Before joining Cadillac, the South African-born spent two years at Nissan, heading Infiniti. He was behind the company’s product expansion plans, oversaw many debuts, and also introduced the current Q-based model naming structure. De Nysschen also laid the foundation for a performance division with the Q50 Eau Rouge concept, but the project was canned when he left the brand.
His work at Cadillac began with moving the company’s headquarters to New York City for different exposure and more independence from General Motors. The move was backed by aggressive marketing campaigns, commercial spots at the Oscars, and becoming a sponsor for the New York fashion week for men. He obviously approached the brand’s revival with a modern eye and aimed to turn it into an automaker for young and successful people.
Success Doesn’t Come Over Night
GM just didn't have the patience. It wanted Cadillac back in the game as quick as possible
Needless to say, Cadillac didn’t bounce back as expected. Sales are still low compared to the German competition and although they’ve increase in China, they actually went down in the U.S. But, this isn’t necessarily De Nysschen’s fault. Putting a struggling company on the path to success takes a lot of work and requires a lot of time. As in years. The four years that De Nysschen had with the company might not have been enough. It takes some time to get settled and change the strategy anyway, so he actually had less than that.

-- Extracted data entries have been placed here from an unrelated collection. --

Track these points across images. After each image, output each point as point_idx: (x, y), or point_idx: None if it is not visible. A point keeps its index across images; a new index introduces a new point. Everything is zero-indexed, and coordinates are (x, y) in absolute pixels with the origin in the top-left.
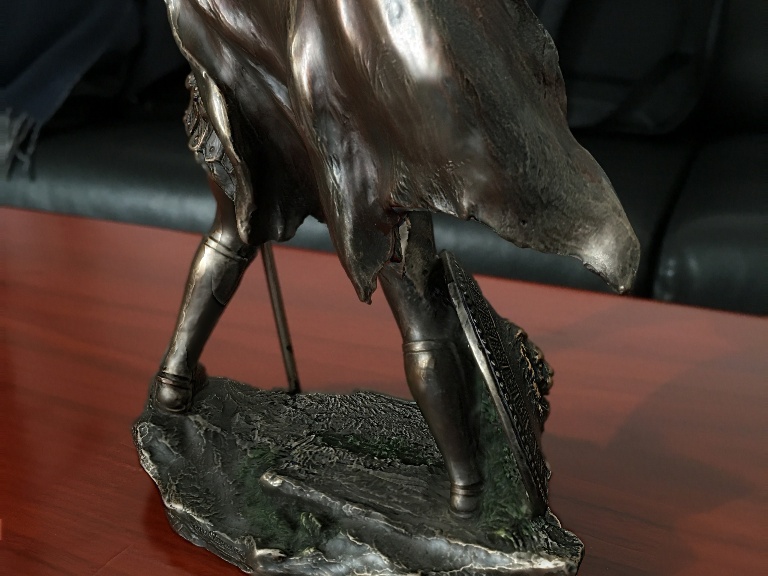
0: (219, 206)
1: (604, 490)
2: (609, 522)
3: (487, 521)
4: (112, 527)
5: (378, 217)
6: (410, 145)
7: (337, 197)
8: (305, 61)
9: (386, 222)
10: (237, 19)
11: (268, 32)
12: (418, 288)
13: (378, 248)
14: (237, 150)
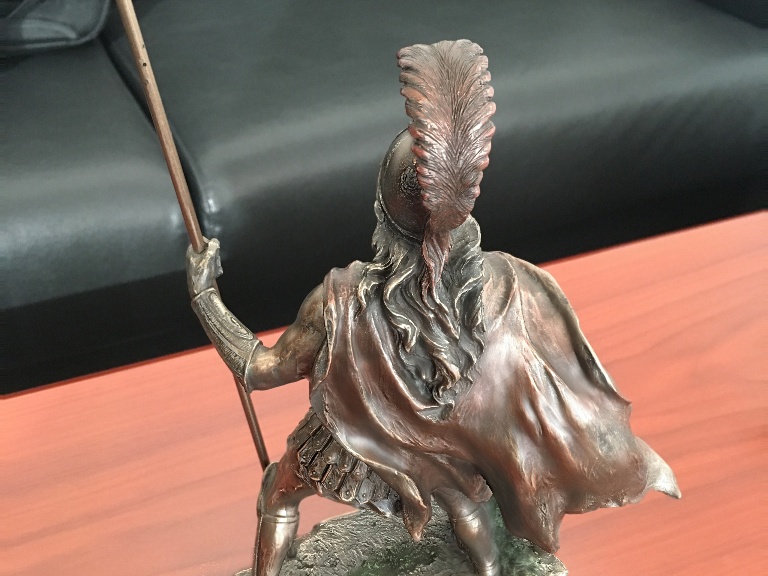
0: None
1: None
2: None
3: (513, 575)
4: None
5: None
6: None
7: (545, 520)
8: (532, 471)
9: None
10: (433, 442)
11: None
12: None
13: None
14: None
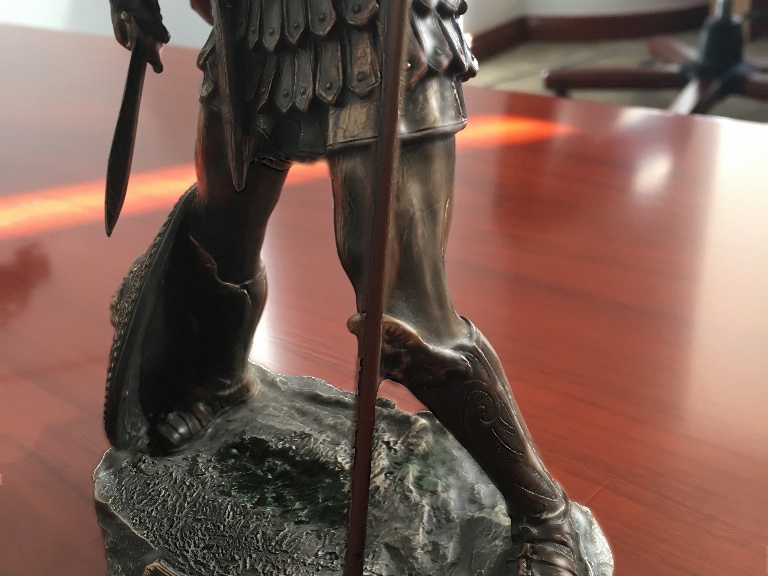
0: None
1: (40, 502)
2: (79, 465)
3: None
4: (612, 536)
5: None
6: None
7: None
8: None
9: None
10: None
11: None
12: None
13: None
14: None
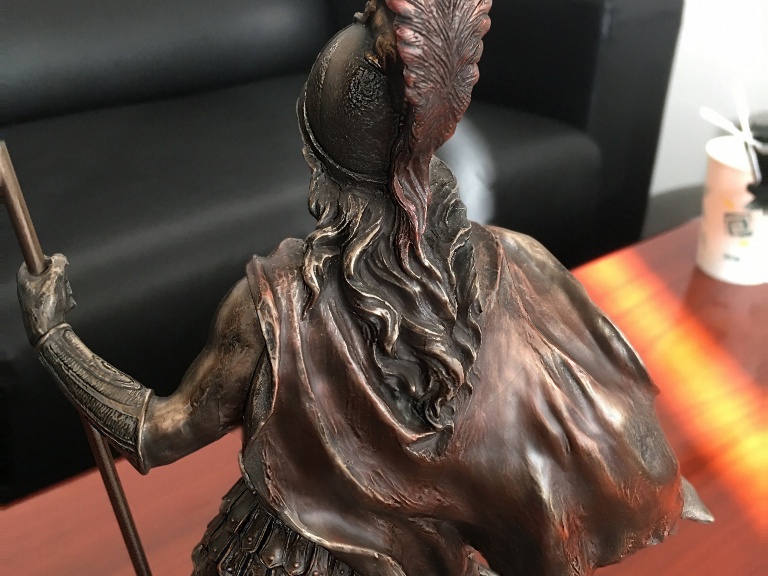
0: None
1: None
2: None
3: None
4: None
5: None
6: (644, 522)
7: None
8: (562, 509)
9: None
10: (423, 496)
11: (456, 492)
12: None
13: None
14: None
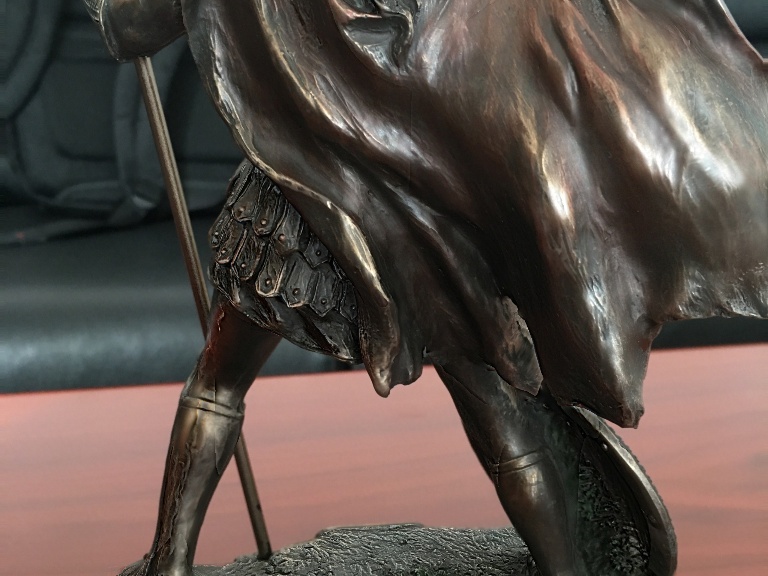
0: (220, 358)
1: None
2: None
3: None
4: None
5: (641, 334)
6: (714, 253)
7: (603, 321)
8: (562, 178)
9: (648, 337)
10: (390, 137)
11: (439, 149)
12: (512, 400)
13: (638, 366)
14: (385, 288)
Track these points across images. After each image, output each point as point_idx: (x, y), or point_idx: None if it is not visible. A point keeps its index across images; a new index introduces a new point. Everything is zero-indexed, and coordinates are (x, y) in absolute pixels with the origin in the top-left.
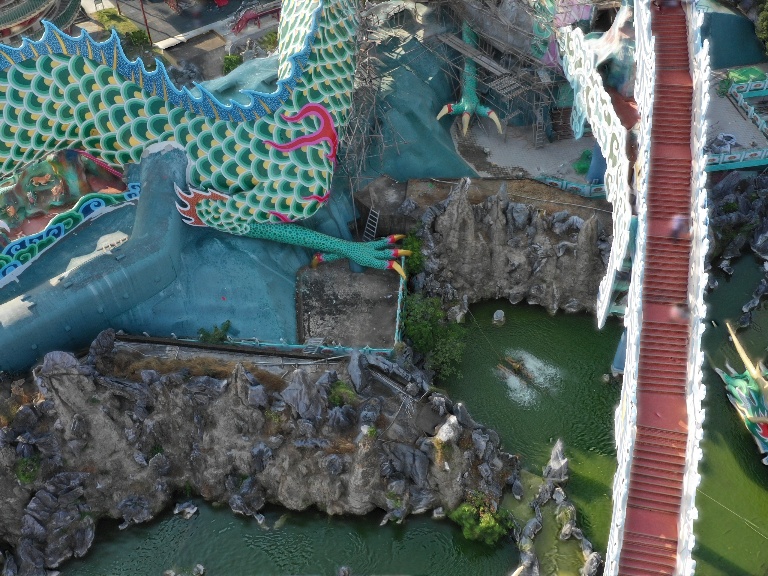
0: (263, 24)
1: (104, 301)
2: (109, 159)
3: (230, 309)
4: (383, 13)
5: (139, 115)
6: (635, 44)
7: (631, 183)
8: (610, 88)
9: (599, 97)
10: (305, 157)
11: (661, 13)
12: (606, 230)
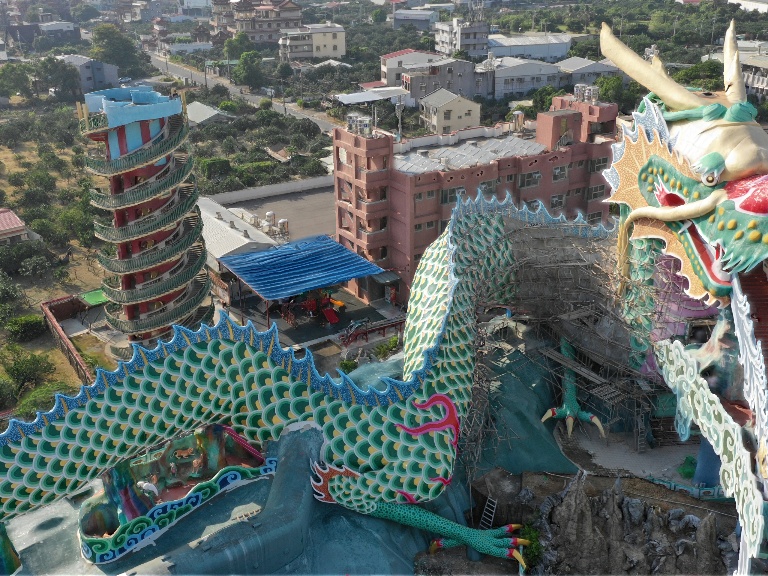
0: (370, 339)
1: (236, 568)
2: (250, 436)
3: None
4: (486, 329)
5: (284, 396)
6: None
7: (755, 472)
8: (714, 392)
9: (706, 399)
10: (432, 441)
11: (761, 324)
12: (723, 530)
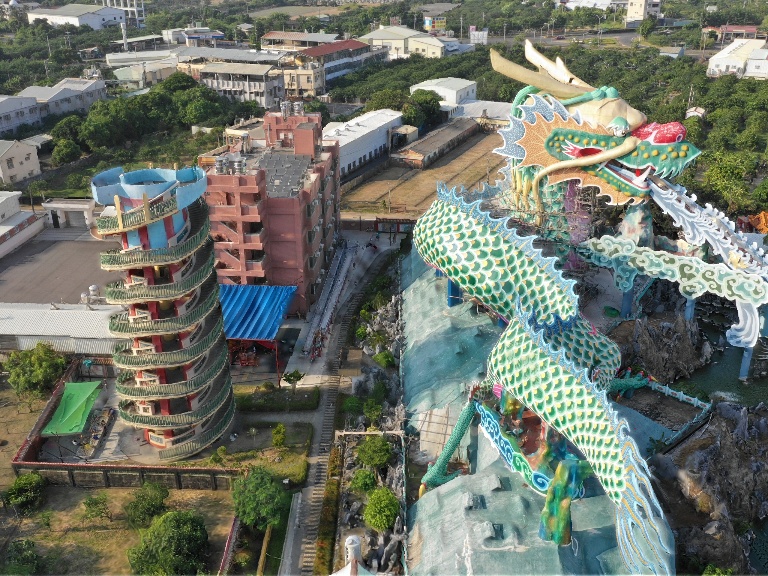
0: (324, 344)
1: None
2: None
3: (643, 432)
4: (445, 288)
5: None
6: (675, 219)
7: None
8: None
9: (653, 256)
10: None
11: None
12: None
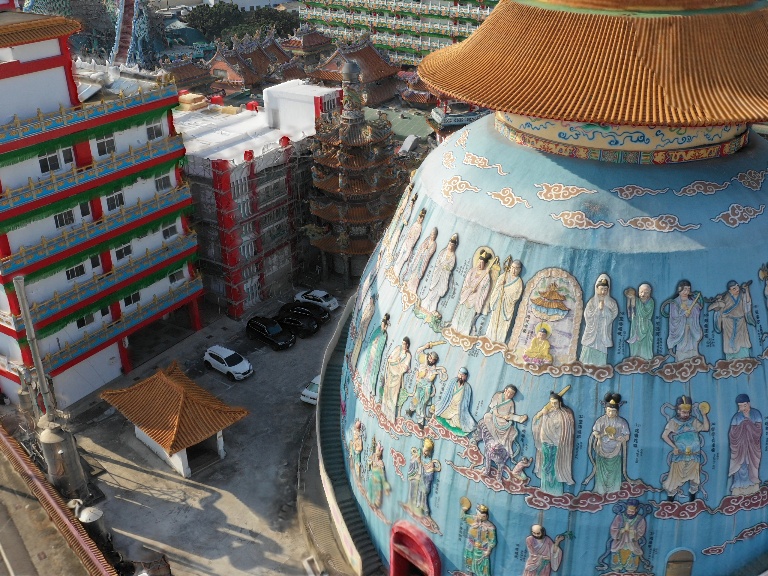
0: None
1: None
2: None
3: None
4: None
5: None
6: None
7: None
8: None
9: None
10: None
11: None
12: None
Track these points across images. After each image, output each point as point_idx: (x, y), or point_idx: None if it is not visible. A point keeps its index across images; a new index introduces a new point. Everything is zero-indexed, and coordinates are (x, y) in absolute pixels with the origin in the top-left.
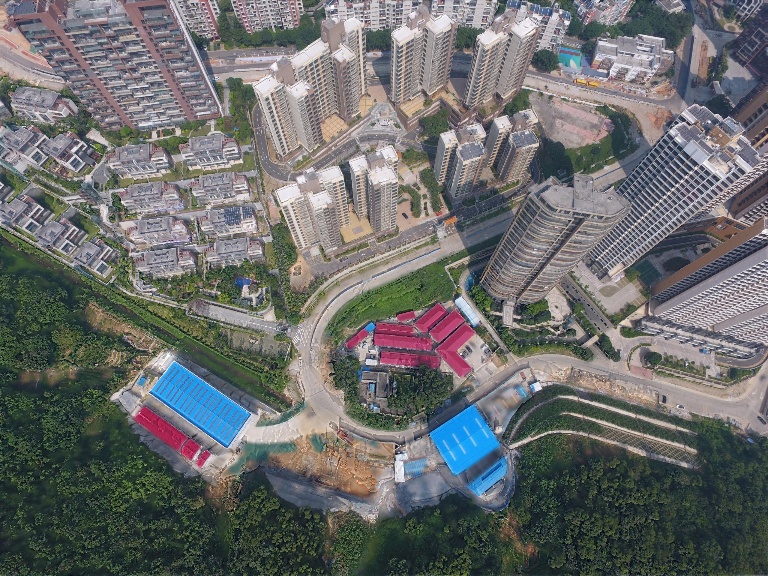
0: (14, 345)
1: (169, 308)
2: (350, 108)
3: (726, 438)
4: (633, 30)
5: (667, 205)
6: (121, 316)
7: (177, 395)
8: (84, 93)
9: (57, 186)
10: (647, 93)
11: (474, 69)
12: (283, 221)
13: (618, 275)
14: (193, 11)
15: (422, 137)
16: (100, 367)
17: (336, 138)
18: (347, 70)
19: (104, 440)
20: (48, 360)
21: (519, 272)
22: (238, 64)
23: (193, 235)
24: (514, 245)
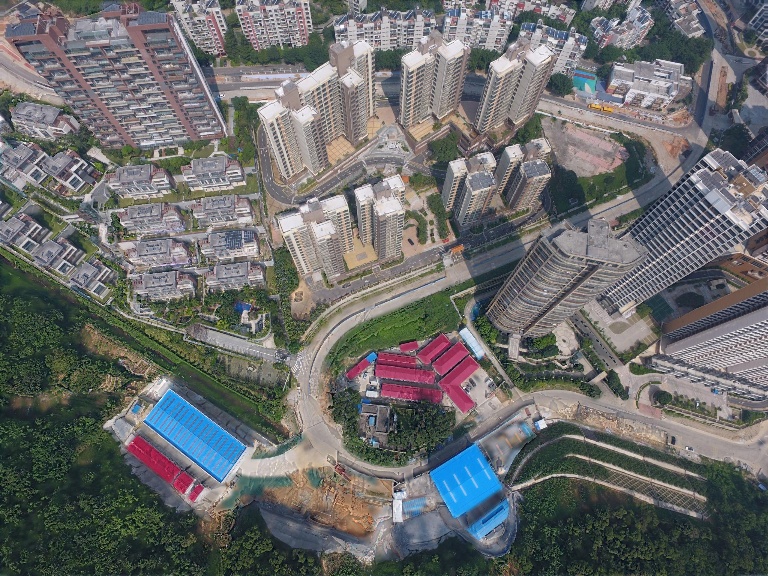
0: (6, 370)
1: (166, 332)
2: (357, 131)
3: (737, 484)
4: (651, 55)
5: (685, 250)
6: (117, 339)
7: (171, 425)
8: (85, 112)
9: (56, 204)
10: (663, 120)
11: (486, 95)
12: (285, 245)
13: (629, 311)
14: (199, 28)
15: (430, 161)
16: (94, 392)
17: (342, 161)
18: (355, 95)
19: (95, 472)
20: (41, 385)
21: (527, 309)
22: (244, 82)
23: (193, 257)
24: (523, 284)
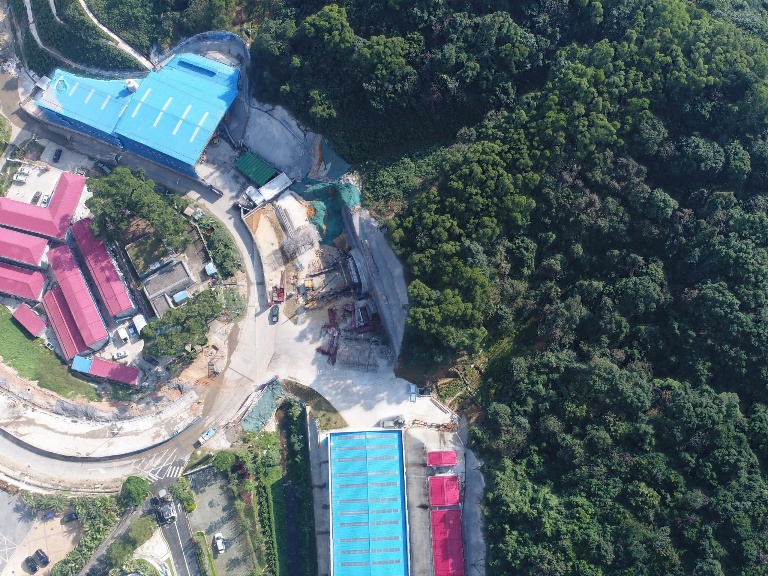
0: None
1: None
2: None
3: None
4: None
5: None
6: None
7: None
8: None
9: None
10: None
11: None
12: None
13: None
14: None
15: None
16: None
17: None
18: None
19: None
20: None
21: None
22: None
23: None
24: None
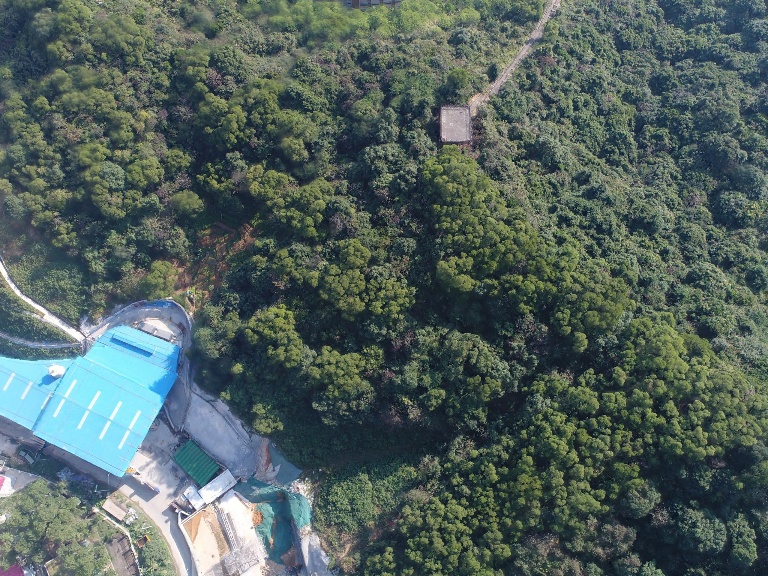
0: None
1: None
2: None
3: None
4: None
5: None
6: None
7: None
8: None
9: None
10: None
11: None
12: None
13: None
14: None
15: None
16: None
17: None
18: None
19: None
20: None
21: None
22: None
23: None
24: None
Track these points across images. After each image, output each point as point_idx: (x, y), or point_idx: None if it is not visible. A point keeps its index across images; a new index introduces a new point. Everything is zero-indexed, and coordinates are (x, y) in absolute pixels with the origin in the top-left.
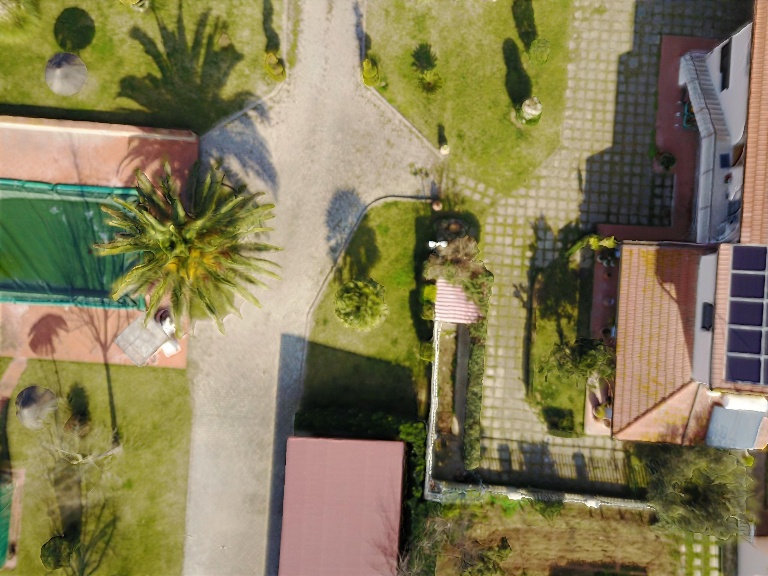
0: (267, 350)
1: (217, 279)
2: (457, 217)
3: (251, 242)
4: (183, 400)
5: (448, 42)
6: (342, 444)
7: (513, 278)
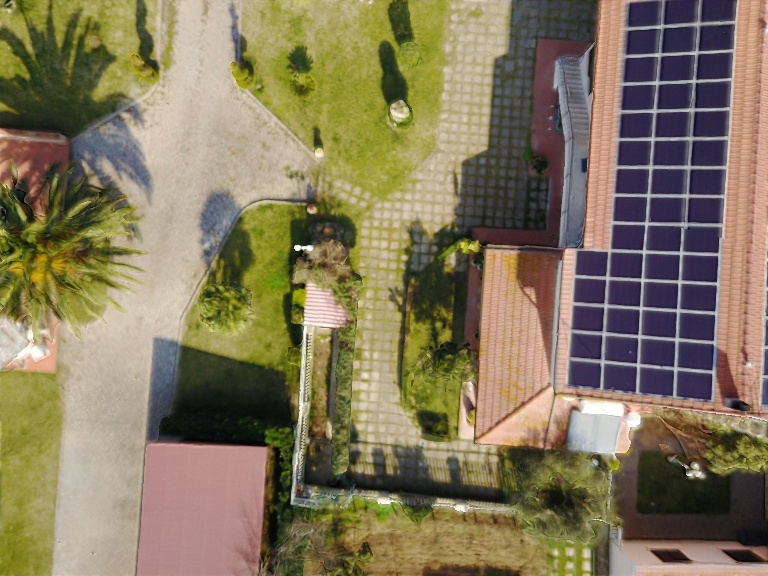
0: (139, 354)
1: (61, 284)
2: (333, 220)
3: (109, 246)
4: (53, 405)
5: (324, 44)
6: (203, 449)
7: (389, 282)
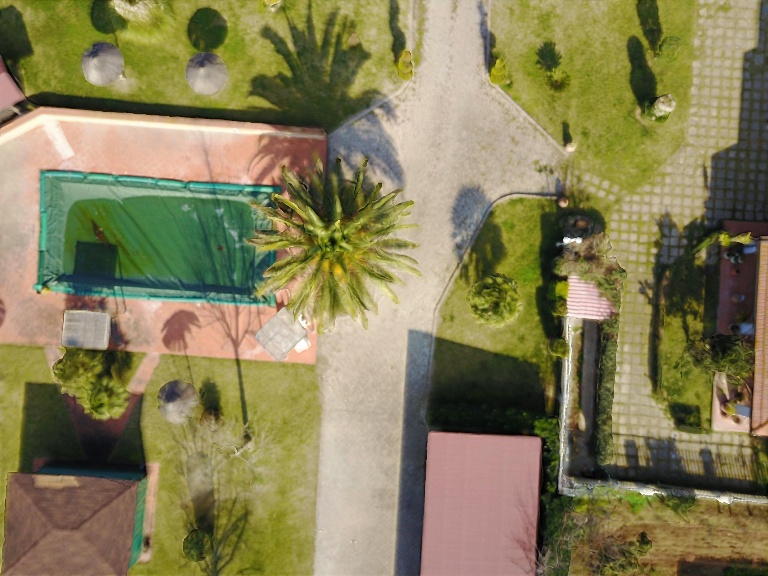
0: (395, 346)
1: (372, 274)
2: (582, 214)
3: (393, 238)
4: (313, 395)
5: (573, 40)
6: (481, 439)
7: (638, 274)
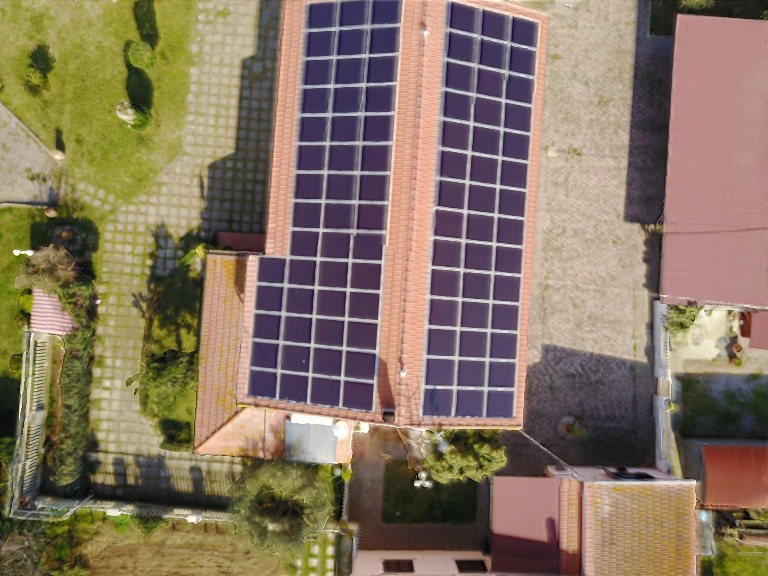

To say that he did nothing to move things would be unfair. Under De Nysschen, Cadillac finally launched a proper flagship, the CT6, and two solid performance models in the ATS-V and CTS-V. The CT6 V Sport and its 550-horsepower V-8 is more proof that De Nysschen took the necessary steps to go against BMW and Mercedes-Benz. The XT5 and XT4 crossovers led the brand’s new assault on the SUV market, and although I agree that two models aren’t enough, it’s not like you can do more in three or four years.
But much like in sports, team owners rarely have the patience to leave a coach do its thing and take a long-term strategy to the end. GM just didn’t have the patience. It wanted Cadillac back in the game as quick as possible, ignoring that decades of absence from the top division can’t be recovered in three to four years in an era that’s more competitive than ever. GM also probably felt that it was losing most control of the brand and wanted it back under its direct command, so De Nysschen had to go.
Carlisle Might Not Be the Right Man
De Nysschen needed and deserved a bit more time at the helm
One of the reasons that GM fired De Nysschen is that he was an outsider. Unlike most high-ranking employees, De Nysschen didn’t have other jobs at GM before taking over as president. It’s not yet clear if this meant that he had his hands tied in certain company matters, but the fact that he was replaced by Steve Carlisle, a GM veteran of 36 years, suggests that General Motors had some issues in this department.
By putting Carlisle at the helm, GM basically made sure that Cadillac will follow the company rulebook without getting all sorts of crazy ideas, like moving headquarters to New York. But hey, this doesn’t necessarily mean that Cadillac will do better. With the brand’s expansion strategy still halfway, anything could happen over the next couple of years. And Carlisle might screw things up. I know experience comes with age, but it’s not a mystery that old managers come with dated strategies quite often. And in order to bring more young drivers in dealerships, Cadillac needs to stop thinking like a company that makes cars for old people. Unless it’s Toyota!
Also, if GM decides to cancel some of the changes De Nysschen made in these four years, Cadillac might take a few steps back compared to the competition. And it’s not something it wants to do right now with BMW and Mercedes-Benz growing fast. De Nysschen needed and deserved a bit more time at the helm.